Brief 1
Do these statements agree with the excerpt on routing scalability? (a) The writer expects CEE to be even more of a burden for mobile hosts. (b) The writer says the other party has argued that CES couldn't solve the routing scalability problem. (c) CEE architectures typically need two extra global mapping lookups. For each, answer yes or no and quote the deciding words of the excerpt.
Brief 2
Can you shorten the paragraph of the routing scalability excerpt that begins "But you have not provided a proper critique" while keeping its main points?
Brief 3
How would you continue the routing scalability excerpt, picking up after its final sentence?

CEE also means burdening all hosts with extra work to manage their
new routing and addressing responsibilities.  I think this would be a
bad thing for all hosts - delaying the establishment of
communications in general.  I think it would be even more of a burden
for mobile hosts.

If you think CEE is a better approach to routing scalability than a
CES architecture such as Ivip or LISP, I would appreciate you
explaining exactly why you believe this, including addressing the
problems of this extra work and delays in establishing communications:

   Today's "IP addr. = ID = Loc" naming model should be retained
   http://www.ietf.org/mail-archive/web/rrg/current/msg05864.html


   LW> ... we still need a short-term solution (in our proposal,
   LW> the first two steps FIB aggregation and Virtual Aggregation
   LW> will serve this purpose).  If a host-based solution never
   LW> gets widely deployed, the later steps in our proposal (e.g.
   LW> inter-AS VA) will address the long-term scalability needs.

OK, so I understand the goals are something like this:

    FIB Aggregation      }   Do this in the short term - they
    Virtual Aggregation  }   won't get in the way of CEE.

    Then either:

       1 - Wait for a CEE to be developed and deployed - which
           means all applications will be willingly updated by
           their developers - to the point where it looks like it
           will be ~100% adopted and therefore solve the routing
           scaling problem:

              No need for Inter-AS Virtual Aggregation

    or 2 - Decide that no CEE will ever be adopted and therefore
           deploy Inter-AS Virtual Aggregation.

So I understand you regard Inter-AS Virtual Aggregation as a
second-best approach compared to a successful CEE architecture.

But you have not provided a proper critique of CES architectures.
Your only critique so far has been how difficult they are to get
widely adopted, due to the apparent absence of benefits for the first
adopting ISP.  As noted above, I don't consider this to be a full
critique of all the ways a CES architecture could become widely
adopted.   You have not suggested that CES couldn't solve the routing
scalability problem.

Yet after rejecting CES based on a very narrow and incomplete
argument, you intend to ignore CES architectures, and look only to
CEE architectures for the real solution to the routing scaling
problem - with your own Inter-AS Virtual Aggregation as a second-best
alternative if there is no such CEE.  But CEE architectures are
vastly more difficult to get adopted than any CES architecture.
Furthermore, the CEE architectures involve generally degraded session
establishment times, due to the need to perform at least one and
typically two extra global mapping lookups.

Data lines
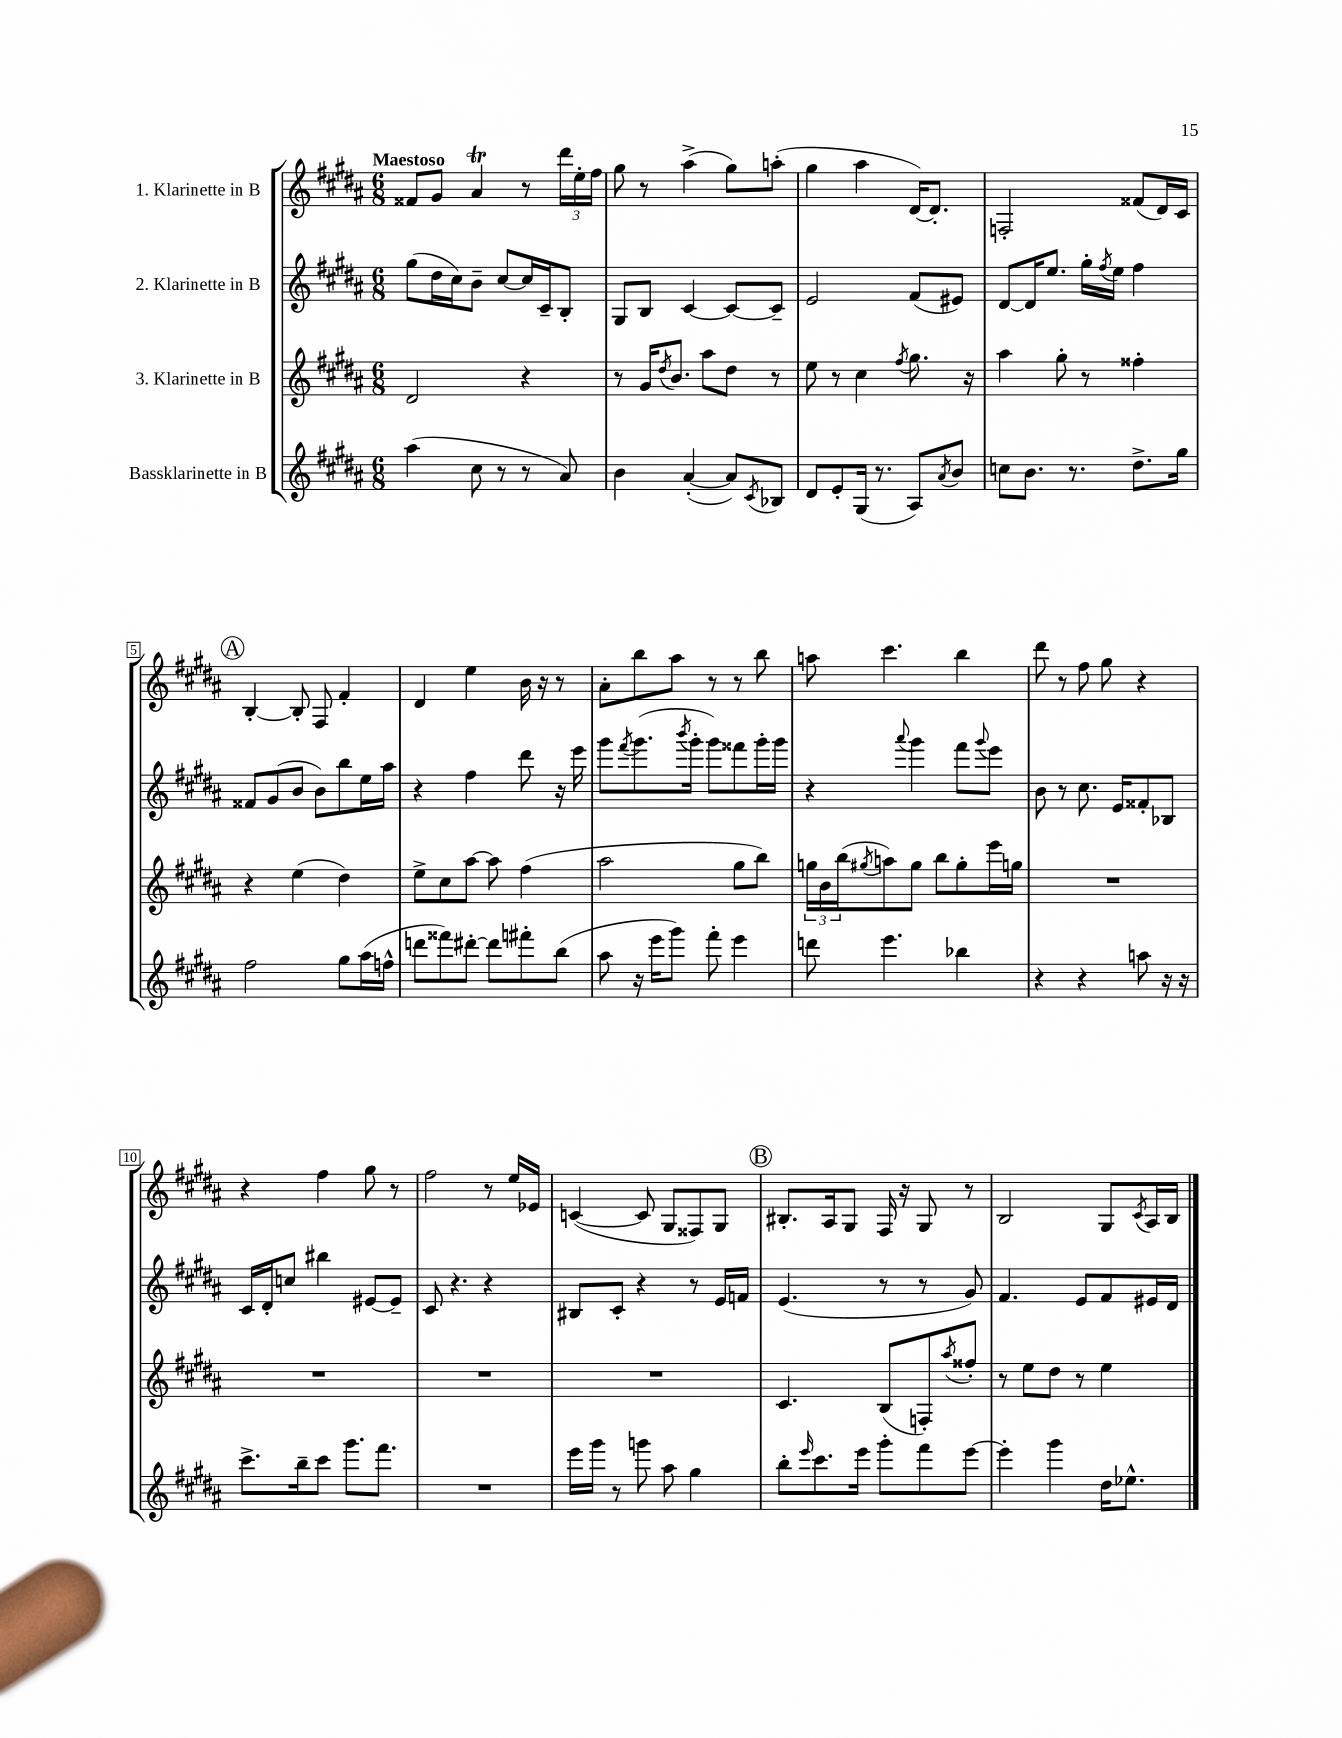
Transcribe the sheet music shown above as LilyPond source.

Result 1
(a) Yes: "I think it would be even more of a burden for mobile hosts."
(b) No: "You have not suggested that CES couldn't solve the routing scalability problem."
(c) Yes: "due to the need to perform at least one and typically two extra global mapping lookups."

Result 2
You have offered no proper critique of CES architectures. Your only objection is that they are hard to get widely adopted because the first adopting ISP appears to gain no benefit. I don't consider that a full critique of every way CES could become widely adopted, and you haven't claimed that CES couldn't solve the routing scalability problem.

Result 3
Yet you haven't pointed out a particular CEE architecture as being
worthy of consideration as a proper scalable routing solution,
although you do mention ILNP (Summary):

   Note that our proposal neither interferes nor prevents
   any revolutionary host-based solutions such as ILNP from
   being rolled out.  However, host-based solutions do not
   bring useful impact until a large portion of hosts have
   been upgraded.  Thus even if a host-based solution is
   rolled out in the long run, an evolutionary solution is
   still needed for the near term.

Another goal is implicitly support for CEE (msg06055):

   Another missing item from the proposal is end identifier: We
   believe it is important to have solutions for end identifiers,
   even though AIS does not depend or make use of it.

But you don't present any arguments for why Locator / Identifier
Separation (CEE) is desirable.

>From the above, I perceive:

    FIB Aggregation      }          Short term
    Virtual Aggregation  }

    Inter-AS Virtual Aggregation    Long term if no CEE solution
                                    looks feasible

These seem to correspond with points 1, 3 and 4 in the 6 point list
in the Summary.

Point 2 is "Topology-based mode Virtual Aggregation".  This seems to
involve tweaking the arrangements for RRs (Route Reflectors).

Point 5 involves reducing the load on DFZ routers by implementing the
RIB and eBGP functions on a commodity server. But how do these
"controllers" do their BGP work if they can't use the data ports of
the actual router?  I can't see where this is discussed in the ID.

The ID itself has five steps - apparently not including Point 5.

Overall I see the goals of AIS-Evolution (not counting your support
for CEE) as local attempts to get routers with limited FIB and RIB
capacities to cope with a greater total number of DFZ routes.

What I think is strikingly missing from the goals is the actual
reduction of the number of routes in the DFZ.  This is an explicit
goal of both CES and CEE architectures.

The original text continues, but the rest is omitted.